Le bateau des passeurs devait emmener Esanoullah Safi, sa femme et leur quatre enfants vers la Grèce, l'Europe. Quatre jours plus tard, il mime avec deux cuillères en plastique le naufrage qui a probablement coûté la vie à tous les siens et met en cause les autorités grecques.
En débarquant jeudi du ferry qui l'a rapatrié de l'île de Leros, dans le sud-est de la mer Egée, vers Athènes, cet Afghan de 38 ans n'a que ses larmes à montrer et les cinq doigts de sa main pour dire sa perte: sa femme, ses deux fils de 18 mois et 11 ans, ses deux filles de 8 et 9 ans.
Tous sont portés disparus dans le naufrage survenu dans la nuit de dimanche à lundi près de l'îlot de Farmakonisi, à quelques kilomètres des côtes turques. Onze personnes au total, trois femmes et huit enfants selon les rescapés, manquent à l'appel.
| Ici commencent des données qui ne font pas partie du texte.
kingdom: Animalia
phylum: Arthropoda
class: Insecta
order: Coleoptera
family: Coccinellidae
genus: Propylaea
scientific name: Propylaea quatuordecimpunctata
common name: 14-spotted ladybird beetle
La peine de la quinzaine de survivants, Afghans en majorité, se mêle d'incompréhension pour les conditions dans lesquelles la catastrophe est arrivée: tous avaient cru leur salut arrivé lorsque la vedette des garde-côtes grecs avait surgi dans la nuit.
"Notre moteur avait calé. Deux garde-côtes sont montés dans notre bateau, ils ont tiré en l'air en nous ordonnant de ne pas bouger. Puis ils ont attaché une corde à l'avant du bateau et la vedette a commencé à nous remorquer", raconte Esanoullah Safi, à l'aide d'un traducteur de l'ONG "Conseil grec pour les réfugiés".
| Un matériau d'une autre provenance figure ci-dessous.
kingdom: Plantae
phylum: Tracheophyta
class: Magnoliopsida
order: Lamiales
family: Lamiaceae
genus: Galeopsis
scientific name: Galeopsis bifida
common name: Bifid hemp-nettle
Première surprise: les Grecs prennent la direction des côtes turques, affirme-t-il. "J'en suis sûr, parce qu'on voyait les lumières de la côte d'où on venait".
L'inquiétude grandit parmi les passagers lorsqu'ils constatent que la vedette les tracte à grande vitesse, que de l'eau entre dans l'embarcation des migrants ballottée dans une succession de zig-zag "comme si nous étions des animaux".
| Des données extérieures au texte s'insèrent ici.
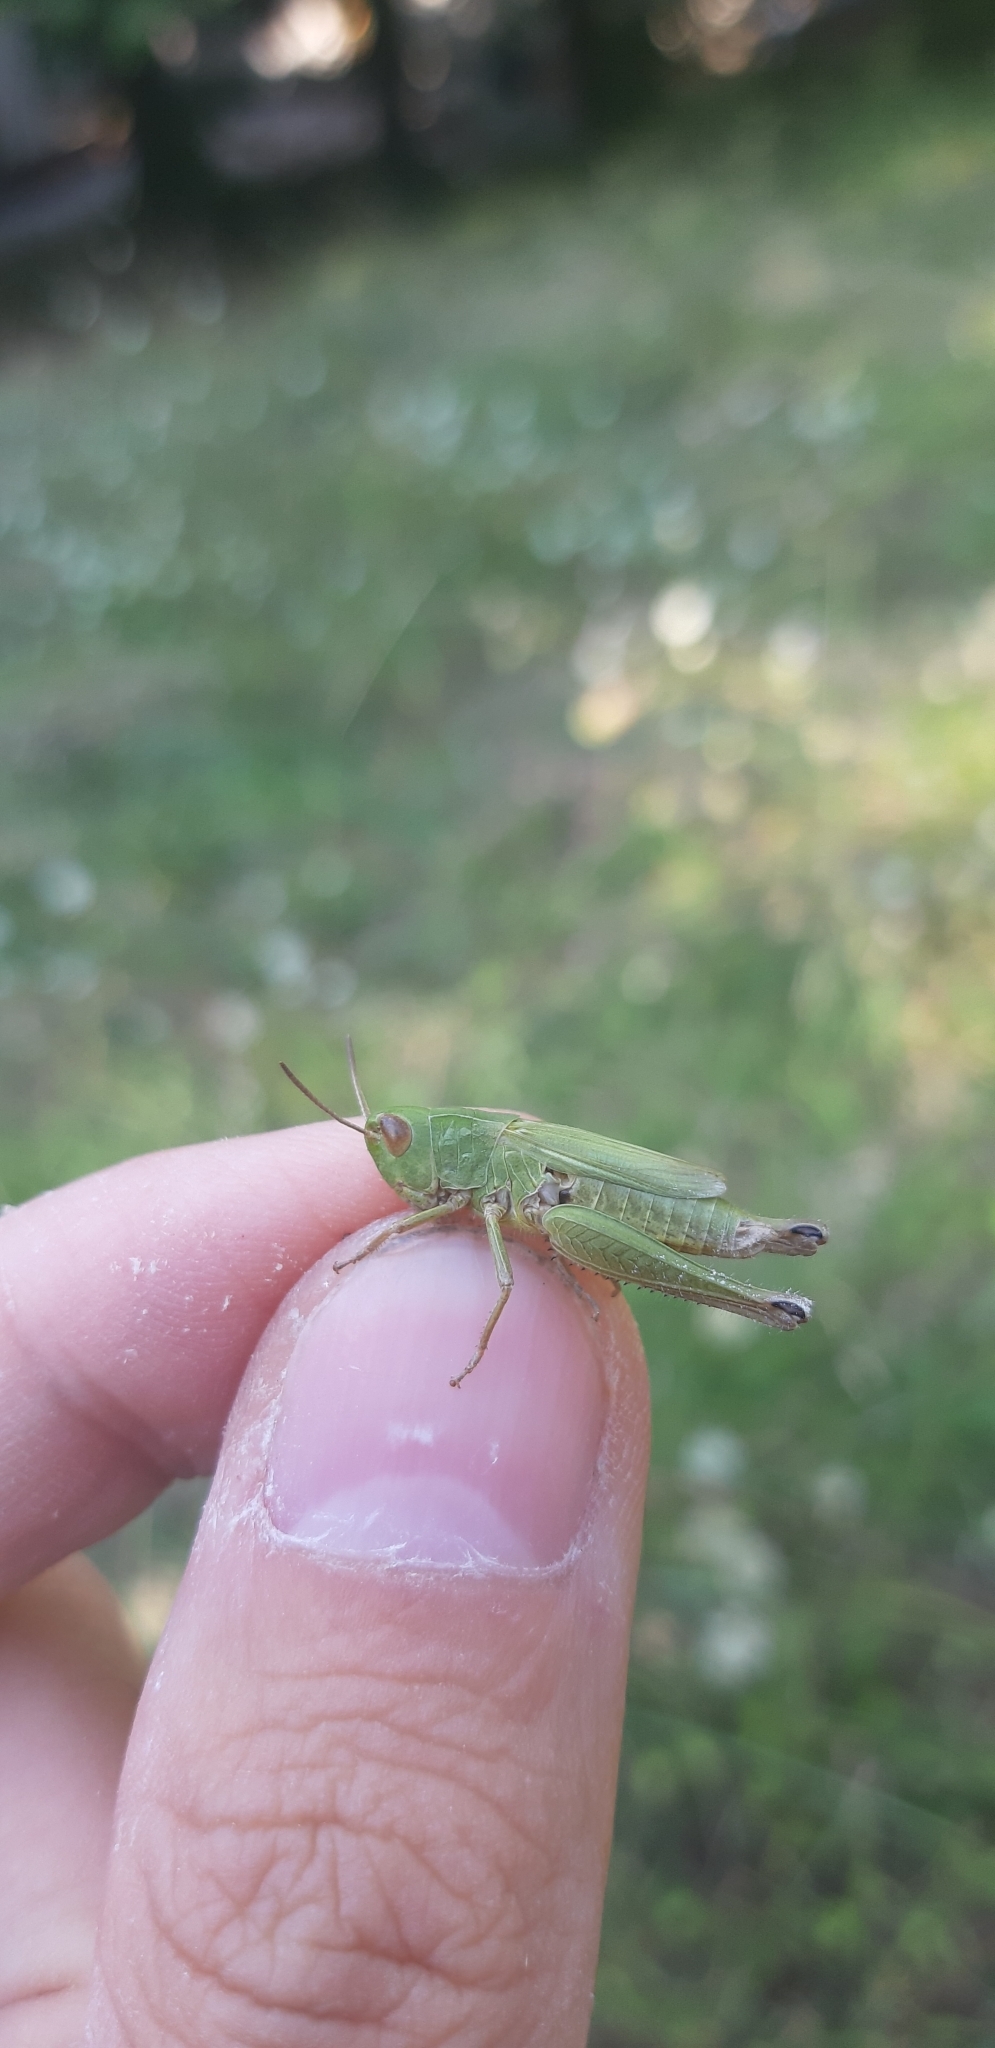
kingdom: Animalia
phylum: Arthropoda
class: Insecta
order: Orthoptera
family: Acrididae
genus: Chorthippus
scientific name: Chorthippus dorsatus
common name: Steppe grasshopper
"Les deux garde-côtes qui étaient avec nous ont demandé à leurs collègues de ne pas aller si vite. La vedette s'est arrêtée et les deux garde-côtes l'ont rejointe. Le bateau a redémarré encore plus vite".
"Prisonnier"
toujours à l'aide de deux cuillères en plastique, Esanoullah Safi reconstitue la suite: l'arrière de l'embarcation des migrants qui se soulève sous l'effet de la vitesse, les paquets d'eau toujours plus nombreux, les femmes et les enfants réfugiés à l'intérieur de la cabine, des cris, la vedette qui s'arrête et sa remorque qui chavire.
"Les femmes et les enfants sont restés prisonniers dans la cabine", décrit le père de famille qui avait pris la route il y a plus de deux mois depuis la province afghane de Kounar. Seul, il avait déjà vécu l'expérience de migration clandestine il y a plusieurs années, et vécu notamment en Suède.
Il assure encore que les naufragés tombés à l'eau, agrippés à la vedette des garde-côtes, ont essuyé des coups destinés à leur faire lâcher prise. "Mais ils ont vu que nous ne lâchions pas, puis ils ont vu qu'un bateau turc arrivait et nous ont hissés à bord".
La version des autorités grecques est à l'antithèse de ces accusations: position de l'embarcation à l'appui, elles contestent avoir voulu repousser les clandestins vers la Turquie, en violation des conventions internationales.
Un transbordement sur le bateau des garde-côtes aurait été dangereux compte-tenu de la météo, argumentent-elles encore, affirmant que les migrants ont fait chavirer le bateau lorsque deux d'entre eux sont tombés à l'eau.
Le ministre de la Marine Miltiades Varvitsiotis a souligné jeudi que "lorsque vous avez de la mer (forte, ndlr) et plus de 20 personnes peu familières de cet élement dans un petit bateau de pêche, les choses ne sont pas simples".
Le haut-commissariat de l'ONU aux réfugiés (HCR), le conseil de l'Europe, Amnesty International ont insisté pour que la Grèce "fasse toute la lumière" sur l'accident.